— RECORDS FOR THIS TASK —
- Opening Delimiter -
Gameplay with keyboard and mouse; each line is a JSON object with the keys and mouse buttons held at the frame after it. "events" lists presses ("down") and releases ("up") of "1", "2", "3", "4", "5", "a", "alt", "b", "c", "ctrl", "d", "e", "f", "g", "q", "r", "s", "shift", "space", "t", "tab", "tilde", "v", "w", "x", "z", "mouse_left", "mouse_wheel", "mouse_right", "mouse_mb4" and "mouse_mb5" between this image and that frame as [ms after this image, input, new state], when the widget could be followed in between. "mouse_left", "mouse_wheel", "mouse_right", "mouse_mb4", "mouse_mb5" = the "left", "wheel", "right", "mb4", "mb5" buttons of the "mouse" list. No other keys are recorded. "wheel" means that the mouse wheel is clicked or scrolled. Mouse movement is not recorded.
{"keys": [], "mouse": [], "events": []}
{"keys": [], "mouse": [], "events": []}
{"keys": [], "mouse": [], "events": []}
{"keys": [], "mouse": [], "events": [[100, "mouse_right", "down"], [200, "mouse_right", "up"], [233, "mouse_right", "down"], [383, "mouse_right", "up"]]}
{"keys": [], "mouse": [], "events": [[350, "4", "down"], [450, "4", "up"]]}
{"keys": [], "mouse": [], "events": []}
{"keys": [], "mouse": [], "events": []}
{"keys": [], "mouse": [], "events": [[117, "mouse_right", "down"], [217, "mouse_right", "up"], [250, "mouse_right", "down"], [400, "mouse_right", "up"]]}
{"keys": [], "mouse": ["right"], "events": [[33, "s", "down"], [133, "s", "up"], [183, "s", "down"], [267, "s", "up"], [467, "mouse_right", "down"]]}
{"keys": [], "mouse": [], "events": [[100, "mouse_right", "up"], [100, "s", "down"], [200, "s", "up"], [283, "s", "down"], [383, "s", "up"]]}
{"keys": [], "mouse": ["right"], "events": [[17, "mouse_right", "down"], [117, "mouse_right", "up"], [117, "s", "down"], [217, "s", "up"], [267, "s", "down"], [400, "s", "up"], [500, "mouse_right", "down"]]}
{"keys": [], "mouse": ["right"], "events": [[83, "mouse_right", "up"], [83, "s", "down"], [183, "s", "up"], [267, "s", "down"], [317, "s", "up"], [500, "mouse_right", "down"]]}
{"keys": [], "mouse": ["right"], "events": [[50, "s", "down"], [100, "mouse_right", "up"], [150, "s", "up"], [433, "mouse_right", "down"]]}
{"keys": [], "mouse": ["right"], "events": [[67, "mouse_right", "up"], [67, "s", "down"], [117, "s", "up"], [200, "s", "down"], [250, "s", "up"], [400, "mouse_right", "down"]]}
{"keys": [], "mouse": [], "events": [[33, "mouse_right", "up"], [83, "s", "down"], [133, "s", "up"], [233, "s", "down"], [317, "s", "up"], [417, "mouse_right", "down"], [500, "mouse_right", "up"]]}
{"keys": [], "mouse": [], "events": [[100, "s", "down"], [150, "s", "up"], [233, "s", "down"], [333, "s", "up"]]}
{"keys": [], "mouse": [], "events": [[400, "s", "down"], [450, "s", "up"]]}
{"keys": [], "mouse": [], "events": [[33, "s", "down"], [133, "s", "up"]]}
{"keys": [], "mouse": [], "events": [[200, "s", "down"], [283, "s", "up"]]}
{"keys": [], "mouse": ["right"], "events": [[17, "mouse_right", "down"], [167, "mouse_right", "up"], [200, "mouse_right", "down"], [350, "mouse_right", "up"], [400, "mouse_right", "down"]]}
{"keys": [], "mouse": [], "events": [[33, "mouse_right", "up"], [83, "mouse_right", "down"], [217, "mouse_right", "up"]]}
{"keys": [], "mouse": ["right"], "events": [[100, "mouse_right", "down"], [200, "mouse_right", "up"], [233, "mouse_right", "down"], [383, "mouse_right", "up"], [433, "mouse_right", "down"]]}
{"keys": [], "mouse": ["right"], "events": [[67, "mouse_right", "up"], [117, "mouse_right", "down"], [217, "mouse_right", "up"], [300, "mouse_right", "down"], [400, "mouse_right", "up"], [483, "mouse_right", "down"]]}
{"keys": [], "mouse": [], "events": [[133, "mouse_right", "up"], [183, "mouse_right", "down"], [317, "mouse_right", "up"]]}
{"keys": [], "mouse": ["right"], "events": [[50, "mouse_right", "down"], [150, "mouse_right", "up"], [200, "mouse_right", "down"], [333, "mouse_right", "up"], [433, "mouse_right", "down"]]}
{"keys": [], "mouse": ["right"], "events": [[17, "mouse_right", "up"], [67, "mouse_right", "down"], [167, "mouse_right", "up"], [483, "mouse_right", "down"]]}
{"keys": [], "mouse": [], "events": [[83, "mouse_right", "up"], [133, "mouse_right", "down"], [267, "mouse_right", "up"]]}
- Closing Delimiter -
— ACTIVITY —
Restate the material word for word, keeping every line intact.

— EXPECTED ANSWER —
Gameplay with keyboard and mouse; each line is a JSON object with the keys and mouse buttons held at the frame after it. "events" lists presses ("down") and releases ("up") of "1", "2", "3", "4", "5", "a", "alt", "b", "c", "ctrl", "d", "e", "f", "g", "q", "r", "s", "shift", "space", "t", "tab", "tilde", "v", "w", "x", "z", "mouse_left", "mouse_wheel", "mouse_right", "mouse_mb4" and "mouse_mb5" between this image and that frame as [ms after this image, input, new state], when the widget could be followed in between. "mouse_left", "mouse_wheel", "mouse_right", "mouse_mb4", "mouse_mb5" = the "left", "wheel", "right", "mb4", "mb5" buttons of the "mouse" list. No other keys are recorded. "wheel" means that the mouse wheel is clicked or scrolled. Mouse movement is not recorded.
{"keys": [], "mouse": [], "events": []}
{"keys": [], "mouse": [], "events": []}
{"keys": [], "mouse": [], "events": []}
{"keys": [], "mouse": [], "events": [[100, "mouse_right", "down"], [200, "mouse_right", "up"], [233, "mouse_right", "down"], [383, "mouse_right", "up"]]}
{"keys": [], "mouse": [], "events": [[350, "4", "down"], [450, "4", "up"]]}
{"keys": [], "mouse": [], "events": []}
{"keys": [], "mouse": [], "events": []}
{"keys": [], "mouse": [], "events": [[117, "mouse_right", "down"], [217, "mouse_right", "up"], [250, "mouse_right", "down"], [400, "mouse_right", "up"]]}
{"keys": [], "mouse": ["right"], "events": [[33, "s", "down"], [133, "s", "up"], [183, "s", "down"], [267, "s", "up"], [467, "mouse_right", "down"]]}
{"keys": [], "mouse": [], "events": [[100, "mouse_right", "up"], [100, "s", "down"], [200, "s", "up"], [283, "s", "down"], [383, "s", "up"]]}
{"keys": [], "mouse": ["right"], "events": [[17, "mouse_right", "down"], [117, "mouse_right", "up"], [117, "s", "down"], [217, "s", "up"], [267, "s", "down"], [400, "s", "up"], [500, "mouse_right", "down"]]}
{"keys": [], "mouse": ["right"], "events": [[83, "mouse_right", "up"], [83, "s", "down"], [183, "s", "up"], [267, "s", "down"], [317, "s", "up"], [500, "mouse_right", "down"]]}
{"keys": [], "mouse": ["right"], "events": [[50, "s", "down"], [100, "mouse_right", "up"], [150, "s", "up"], [433, "mouse_right", "down"]]}
{"keys": [], "mouse": ["right"], "events": [[67, "mouse_right", "up"], [67, "s", "down"], [117, "s", "up"], [200, "s", "down"], [250, "s", "up"], [400, "mouse_right", "down"]]}
{"keys": [], "mouse": [], "events": [[33, "mouse_right", "up"], [83, "s", "down"], [133, "s", "up"], [233, "s", "down"], [317, "s", "up"], [417, "mouse_right", "down"], [500, "mouse_right", "up"]]}
{"keys": [], "mouse": [], "events": [[100, "s", "down"], [150, "s", "up"], [233, "s", "down"], [333, "s", "up"]]}
{"keys": [], "mouse": [], "events": [[400, "s", "down"], [450, "s", "up"]]}
{"keys": [], "mouse": [], "events": [[33, "s", "down"], [133, "s", "up"]]}
{"keys": [], "mouse": [], "events": [[200, "s", "down"], [283, "s", "up"]]}
{"keys": [], "mouse": ["right"], "events": [[17, "mouse_right", "down"], [167, "mouse_right", "up"], [200, "mouse_right", "down"], [350, "mouse_right", "up"], [400, "mouse_right", "down"]]}
{"keys": [], "mouse": [], "events": [[33, "mouse_right", "up"], [83, "mouse_right", "down"], [217, "mouse_right", "up"]]}
{"keys": [], "mouse": ["right"], "events": [[100, "mouse_right", "down"], [200, "mouse_right", "up"], [233, "mouse_right", "down"], [383, "mouse_right", "up"], [433, "mouse_right", "down"]]}
{"keys": [], "mouse": ["right"], "events": [[67, "mouse_right", "up"], [117, "mouse_right", "down"], [217, "mouse_right", "up"], [300, "mouse_right", "down"], [400, "mouse_right", "up"], [483, "mouse_right", "down"]]}
{"keys": [], "mouse": [], "events": [[133, "mouse_right", "up"], [183, "mouse_right", "down"], [317, "mouse_right", "up"]]}
{"keys": [], "mouse": ["right"], "events": [[50, "mouse_right", "down"], [150, "mouse_right", "up"], [200, "mouse_right", "down"], [333, "mouse_right", "up"], [433, "mouse_right", "down"]]}
{"keys": [], "mouse": ["right"], "events": [[17, "mouse_right", "up"], [67, "mouse_right", "down"], [167, "mouse_right", "up"], [483, "mouse_right", "down"]]}
{"keys": [], "mouse": [], "events": [[83, "mouse_right", "up"], [133, "mouse_right", "down"], [267, "mouse_right", "up"]]}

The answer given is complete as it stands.